EXERCISE GOAL:
Search the entries for the word "事件回放" and pull out each line that has it.

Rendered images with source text

────────────────

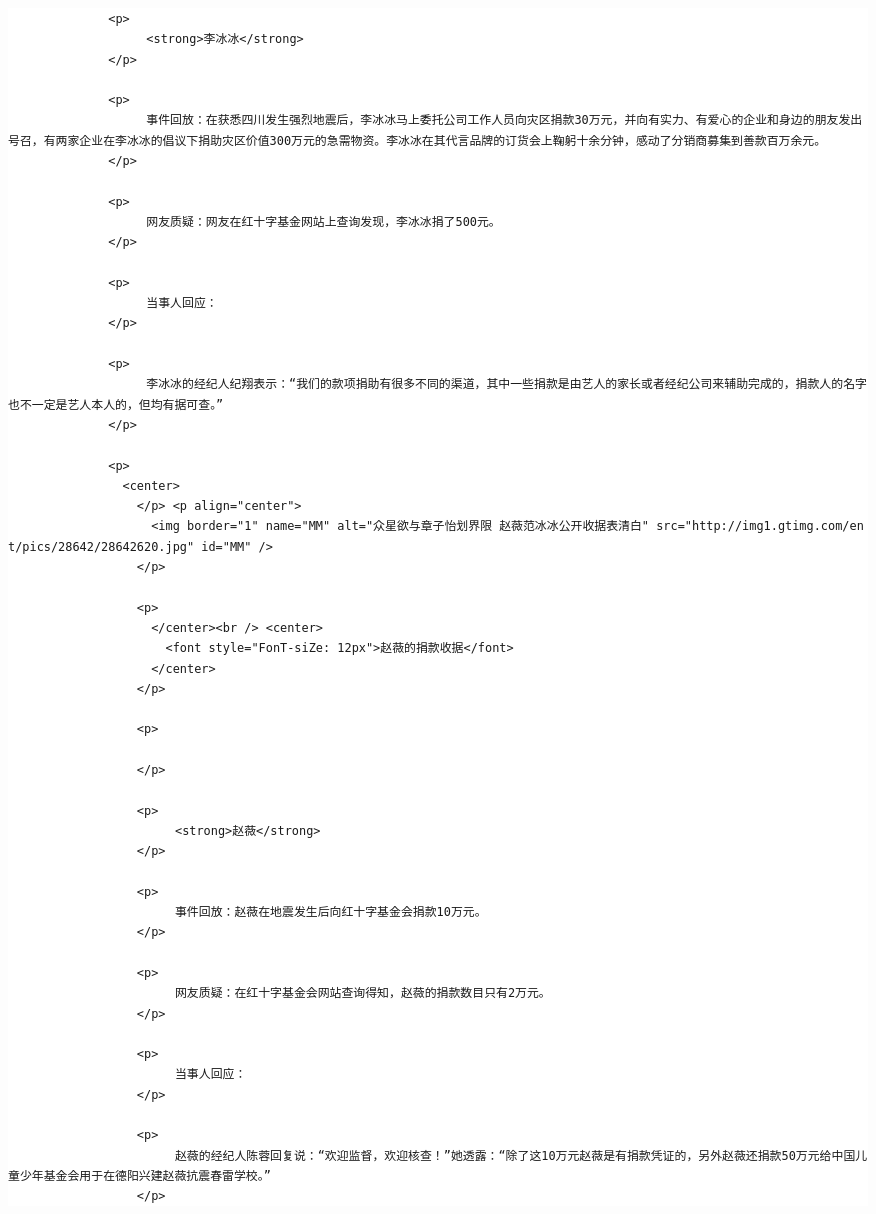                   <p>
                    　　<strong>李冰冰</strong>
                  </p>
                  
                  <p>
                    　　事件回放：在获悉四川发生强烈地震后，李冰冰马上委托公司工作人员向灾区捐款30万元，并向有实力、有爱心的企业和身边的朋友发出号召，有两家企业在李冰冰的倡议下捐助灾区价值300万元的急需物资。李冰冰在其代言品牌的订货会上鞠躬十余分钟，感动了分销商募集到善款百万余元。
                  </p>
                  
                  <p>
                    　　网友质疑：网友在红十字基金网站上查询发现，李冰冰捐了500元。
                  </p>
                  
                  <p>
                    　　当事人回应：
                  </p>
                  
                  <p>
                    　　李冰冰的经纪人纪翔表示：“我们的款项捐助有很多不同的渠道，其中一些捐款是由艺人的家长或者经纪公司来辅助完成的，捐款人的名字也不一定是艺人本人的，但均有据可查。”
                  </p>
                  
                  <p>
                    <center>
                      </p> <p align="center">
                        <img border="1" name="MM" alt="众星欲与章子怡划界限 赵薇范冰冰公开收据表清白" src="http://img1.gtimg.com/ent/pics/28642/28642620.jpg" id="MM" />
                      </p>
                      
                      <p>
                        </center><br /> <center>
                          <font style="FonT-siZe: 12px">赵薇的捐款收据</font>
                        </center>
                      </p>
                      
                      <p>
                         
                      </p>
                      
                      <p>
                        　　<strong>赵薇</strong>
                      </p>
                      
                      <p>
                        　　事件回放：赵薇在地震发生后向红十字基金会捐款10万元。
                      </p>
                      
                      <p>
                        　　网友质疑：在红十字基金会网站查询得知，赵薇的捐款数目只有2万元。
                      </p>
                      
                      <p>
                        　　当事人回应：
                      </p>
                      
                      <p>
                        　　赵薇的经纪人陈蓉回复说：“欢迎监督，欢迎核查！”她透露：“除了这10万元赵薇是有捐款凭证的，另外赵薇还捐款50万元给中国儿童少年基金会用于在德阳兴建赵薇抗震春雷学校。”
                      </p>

────────────────

ANSWER SPACE:
                    　　事件回放：在获悉四川发生强烈地震后，李冰冰马上委托公司工作人员向灾区捐款30万元，并向有实力、有爱心的企业和身边的朋友发出号召，有两家企业在李冰冰的倡议下捐助灾区价值300万元的急需物资。李冰冰在其代言品牌的订货会上鞠躬十余分钟，感动了分销商募集到善款百万余元。
                        　　事件回放：赵薇在地震发生后向红十字基金会捐款10万元。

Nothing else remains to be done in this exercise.